Does Kdenlive need Nvidia CUDA installed for GPU rendering under Linux?

This question was put here already and in my sight, there has not been a sufficient answer. I did some search in the web and I found this: https://forum.endeavouros.com/t/kdenlive-needs-cuda-package-to-use-gpu-acceleration/36769
They are telling, it would be a must to install the complete CUDA package for GPU rendering in Kdenlive.

Before to find an answer, we should state, what kind of installation Kdenlive is: Is it installed as a normal package or as flatpak or as appimage?
As I have experienced some difficulties, I have installed Kdenlive as flatpak on my Manjaro-XFCE-Linux. And I am using a Nvidia Geforce GTX1650 4 GB RAM and an Intel HD 630 Graphics, which is integrated in my i5-7400 CPU. The RAM of my PC is 16 GB.

About one year ago, I experienced a usage of about 15% til 20% of the GPU video power, when rendering with the experimental NVENC H264 encoder, which resulted in an increased rendering speed of up to 40% related to CPU rendering.

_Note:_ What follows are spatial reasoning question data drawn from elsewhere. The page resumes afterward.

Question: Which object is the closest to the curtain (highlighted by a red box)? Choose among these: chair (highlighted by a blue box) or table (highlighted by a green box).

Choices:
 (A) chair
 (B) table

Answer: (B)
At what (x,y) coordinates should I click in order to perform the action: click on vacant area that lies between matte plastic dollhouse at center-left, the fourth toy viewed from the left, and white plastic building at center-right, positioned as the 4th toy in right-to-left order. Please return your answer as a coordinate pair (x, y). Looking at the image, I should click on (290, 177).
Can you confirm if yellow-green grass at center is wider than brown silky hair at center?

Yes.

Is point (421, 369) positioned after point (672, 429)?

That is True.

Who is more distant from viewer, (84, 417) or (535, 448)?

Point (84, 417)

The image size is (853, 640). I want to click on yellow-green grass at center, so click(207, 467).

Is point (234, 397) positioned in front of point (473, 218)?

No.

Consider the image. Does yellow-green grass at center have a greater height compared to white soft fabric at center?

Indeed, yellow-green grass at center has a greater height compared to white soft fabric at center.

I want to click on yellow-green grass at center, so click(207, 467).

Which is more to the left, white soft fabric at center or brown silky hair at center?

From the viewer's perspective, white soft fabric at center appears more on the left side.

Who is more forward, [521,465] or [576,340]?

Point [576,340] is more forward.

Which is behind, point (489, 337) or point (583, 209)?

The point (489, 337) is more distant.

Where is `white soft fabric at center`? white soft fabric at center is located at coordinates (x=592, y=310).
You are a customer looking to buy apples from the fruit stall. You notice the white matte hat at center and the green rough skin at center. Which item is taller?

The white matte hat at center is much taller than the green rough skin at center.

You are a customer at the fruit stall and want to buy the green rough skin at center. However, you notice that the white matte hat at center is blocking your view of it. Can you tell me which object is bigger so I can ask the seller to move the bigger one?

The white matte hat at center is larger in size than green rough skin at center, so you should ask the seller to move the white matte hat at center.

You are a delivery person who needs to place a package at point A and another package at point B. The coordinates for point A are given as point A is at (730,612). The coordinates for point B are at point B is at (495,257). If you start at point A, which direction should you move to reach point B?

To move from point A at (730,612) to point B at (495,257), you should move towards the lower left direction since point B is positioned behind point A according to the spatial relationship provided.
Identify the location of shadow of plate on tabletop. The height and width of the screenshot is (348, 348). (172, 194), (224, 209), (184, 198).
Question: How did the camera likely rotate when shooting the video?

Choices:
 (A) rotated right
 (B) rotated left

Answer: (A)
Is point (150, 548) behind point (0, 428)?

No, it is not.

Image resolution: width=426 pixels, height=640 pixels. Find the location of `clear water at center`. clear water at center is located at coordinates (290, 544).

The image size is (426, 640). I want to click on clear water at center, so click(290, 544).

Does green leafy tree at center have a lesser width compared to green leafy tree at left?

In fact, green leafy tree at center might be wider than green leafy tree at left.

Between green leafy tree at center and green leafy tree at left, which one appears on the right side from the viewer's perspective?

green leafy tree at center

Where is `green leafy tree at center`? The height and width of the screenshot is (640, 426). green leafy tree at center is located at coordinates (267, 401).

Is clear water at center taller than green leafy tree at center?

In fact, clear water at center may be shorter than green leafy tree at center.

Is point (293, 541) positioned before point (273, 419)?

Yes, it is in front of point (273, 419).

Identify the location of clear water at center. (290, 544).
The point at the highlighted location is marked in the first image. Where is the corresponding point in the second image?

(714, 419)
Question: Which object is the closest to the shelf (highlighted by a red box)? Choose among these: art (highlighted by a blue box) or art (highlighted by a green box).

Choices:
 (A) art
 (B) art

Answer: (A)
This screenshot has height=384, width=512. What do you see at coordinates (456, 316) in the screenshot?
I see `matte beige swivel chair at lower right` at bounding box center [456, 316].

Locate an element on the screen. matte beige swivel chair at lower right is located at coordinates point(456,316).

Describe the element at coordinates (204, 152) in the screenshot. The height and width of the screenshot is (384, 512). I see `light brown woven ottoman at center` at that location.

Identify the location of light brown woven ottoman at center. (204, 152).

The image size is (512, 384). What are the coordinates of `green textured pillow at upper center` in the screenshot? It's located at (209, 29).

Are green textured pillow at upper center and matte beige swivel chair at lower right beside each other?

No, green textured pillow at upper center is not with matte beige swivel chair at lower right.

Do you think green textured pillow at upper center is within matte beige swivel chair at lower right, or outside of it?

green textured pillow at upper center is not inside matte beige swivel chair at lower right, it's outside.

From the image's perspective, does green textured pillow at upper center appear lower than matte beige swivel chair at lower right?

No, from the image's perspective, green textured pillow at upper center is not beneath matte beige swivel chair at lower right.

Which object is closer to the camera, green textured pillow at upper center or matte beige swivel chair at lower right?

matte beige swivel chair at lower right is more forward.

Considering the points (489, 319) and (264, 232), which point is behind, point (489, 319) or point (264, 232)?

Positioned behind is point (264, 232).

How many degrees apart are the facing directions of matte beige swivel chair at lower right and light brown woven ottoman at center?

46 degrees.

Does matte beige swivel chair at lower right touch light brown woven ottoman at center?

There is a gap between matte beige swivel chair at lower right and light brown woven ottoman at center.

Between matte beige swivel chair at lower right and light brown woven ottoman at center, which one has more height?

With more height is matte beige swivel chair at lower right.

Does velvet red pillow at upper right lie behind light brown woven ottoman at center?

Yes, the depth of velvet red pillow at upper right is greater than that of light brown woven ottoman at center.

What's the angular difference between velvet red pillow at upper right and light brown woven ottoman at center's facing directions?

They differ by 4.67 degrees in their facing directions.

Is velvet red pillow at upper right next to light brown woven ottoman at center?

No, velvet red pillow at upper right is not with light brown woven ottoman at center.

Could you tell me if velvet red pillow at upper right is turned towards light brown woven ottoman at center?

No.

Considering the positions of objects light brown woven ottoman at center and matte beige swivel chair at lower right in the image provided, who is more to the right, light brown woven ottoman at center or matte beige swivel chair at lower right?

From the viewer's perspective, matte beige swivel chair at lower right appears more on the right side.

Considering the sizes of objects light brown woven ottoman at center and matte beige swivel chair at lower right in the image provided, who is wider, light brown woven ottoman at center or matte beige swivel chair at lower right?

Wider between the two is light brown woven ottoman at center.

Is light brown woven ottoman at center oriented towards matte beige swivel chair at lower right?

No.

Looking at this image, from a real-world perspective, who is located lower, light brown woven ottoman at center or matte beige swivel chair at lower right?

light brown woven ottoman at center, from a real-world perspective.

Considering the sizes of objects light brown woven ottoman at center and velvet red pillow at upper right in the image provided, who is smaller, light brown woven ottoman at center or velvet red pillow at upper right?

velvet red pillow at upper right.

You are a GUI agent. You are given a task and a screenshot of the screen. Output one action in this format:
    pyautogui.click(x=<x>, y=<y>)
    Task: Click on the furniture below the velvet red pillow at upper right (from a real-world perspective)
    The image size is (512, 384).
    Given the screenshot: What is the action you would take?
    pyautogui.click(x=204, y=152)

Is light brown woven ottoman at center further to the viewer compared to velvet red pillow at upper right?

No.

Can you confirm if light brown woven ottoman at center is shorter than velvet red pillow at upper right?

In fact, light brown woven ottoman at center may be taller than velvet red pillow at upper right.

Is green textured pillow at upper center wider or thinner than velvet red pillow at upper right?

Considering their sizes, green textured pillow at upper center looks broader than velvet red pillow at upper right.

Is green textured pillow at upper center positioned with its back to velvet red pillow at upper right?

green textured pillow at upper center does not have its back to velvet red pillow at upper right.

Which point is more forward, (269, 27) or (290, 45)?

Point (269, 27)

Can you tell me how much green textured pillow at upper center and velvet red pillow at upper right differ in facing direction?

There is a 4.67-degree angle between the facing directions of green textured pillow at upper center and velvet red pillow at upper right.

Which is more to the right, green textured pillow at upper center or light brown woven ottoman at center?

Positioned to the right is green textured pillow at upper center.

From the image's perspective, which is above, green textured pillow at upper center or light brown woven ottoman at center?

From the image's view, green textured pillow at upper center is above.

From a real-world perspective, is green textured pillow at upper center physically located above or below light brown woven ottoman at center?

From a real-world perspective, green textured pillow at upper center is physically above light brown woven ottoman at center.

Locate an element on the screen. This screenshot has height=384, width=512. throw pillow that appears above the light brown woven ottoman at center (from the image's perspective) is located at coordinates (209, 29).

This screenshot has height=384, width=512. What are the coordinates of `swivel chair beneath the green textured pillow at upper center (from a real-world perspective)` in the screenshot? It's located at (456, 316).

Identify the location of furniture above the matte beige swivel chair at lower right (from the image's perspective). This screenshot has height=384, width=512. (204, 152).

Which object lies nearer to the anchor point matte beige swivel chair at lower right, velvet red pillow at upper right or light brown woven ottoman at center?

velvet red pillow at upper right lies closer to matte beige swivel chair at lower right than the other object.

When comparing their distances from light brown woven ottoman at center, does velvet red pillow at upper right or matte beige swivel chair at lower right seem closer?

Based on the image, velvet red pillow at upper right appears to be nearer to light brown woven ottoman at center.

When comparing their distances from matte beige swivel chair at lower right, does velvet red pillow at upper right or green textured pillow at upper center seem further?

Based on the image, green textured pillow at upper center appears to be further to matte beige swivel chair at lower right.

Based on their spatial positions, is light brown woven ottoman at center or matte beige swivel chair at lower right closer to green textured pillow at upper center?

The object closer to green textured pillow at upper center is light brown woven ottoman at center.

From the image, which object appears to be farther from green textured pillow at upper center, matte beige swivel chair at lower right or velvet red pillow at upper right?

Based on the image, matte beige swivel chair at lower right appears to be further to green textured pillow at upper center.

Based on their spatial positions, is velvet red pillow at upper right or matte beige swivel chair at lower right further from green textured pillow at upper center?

Actually, on the same computer system, I am running Kdenlive 23.04.2 as flatpack, no CUDA installed. And now, I can choose NVENC H264 encoder for rendering, but it won’t use the video part of the GPU / graphic card.
As I actually have to work with three 1080p video files, about 16GB each, I have to use proxy rendering. And I want to do this also with GPU video rendering.

My questions:
If I keep this configuration, will I be able to use GPU video rendering after installing CUDA package?

CUDA package is about 5,8 GB because it contains all the developer utilities and not only the CUDA runtime. But there is a ffmpeg-cuda package available. Would this do the trick instead of the big CUDA package?

Or could it be, that I get GPU video rendering only, when I would use the Kdenlive appimage package?

Just an update, as I have to proceed with my work:
My original video clips are 1080p 50fps @ 50Mb/s and PCM audio 2ch 16bit @48kHz.

I have put two of these clips in Kdenlive and immediately creating two proxy files from them. While this process was running, the GPU load at the video part was between 66% and 72%. In the taskmanager, there were two tasks of ffmpeg running each of them causing up to 50% CPU load each.

This result shows, that my GPU rendering is working without having to install the CUDA packet.

But facing this result, I would expect, that rendering my video clips would also be handled by GPU as the creation of the proxy clips. But instead, the load on the GPU video part never exceeded about 6% load and there was one ffmpeg task in the taskmanager which took about 50% load. Rendering was executed with mere framerates at about 35 fps.

I have run tests with several small clips of 1 minute and up to 3 minutes, rendering down from 1080p as described above to 720p 50fps @ 6000 kbps and 560p 50fps @ 3000 kbps and 480p 50fps @ 2000 kbps. There were surprising and nonlogical results in the rendering times:

Clip 1: 720p 4:18 min / 560p 1:54 min / 480p 3:50 min
Clip 2: 720p 8:50 min / 560p 4:18 min / 480p 10:18 min
Clip 3: 720p 4:29 min / 560p 2:02 min / 480p 4:21 min
Clip 4: 720p 4:22 min / 560p 1:53 min / 480p 3:57 min

In all these clips there were only some switching between the two cameras / clips without applying any effects or transitions and no title / text over the clips.

What can I do to improve these results and shorten the rendering time by using GPU with similar intensity as at rendering the proxy files?

I think this has to do with the fact that proxy generation and transcoding tasks are “outsourced” to ffmpeg entirely. IIRC, you can even start working on your project while these tasks run in the background.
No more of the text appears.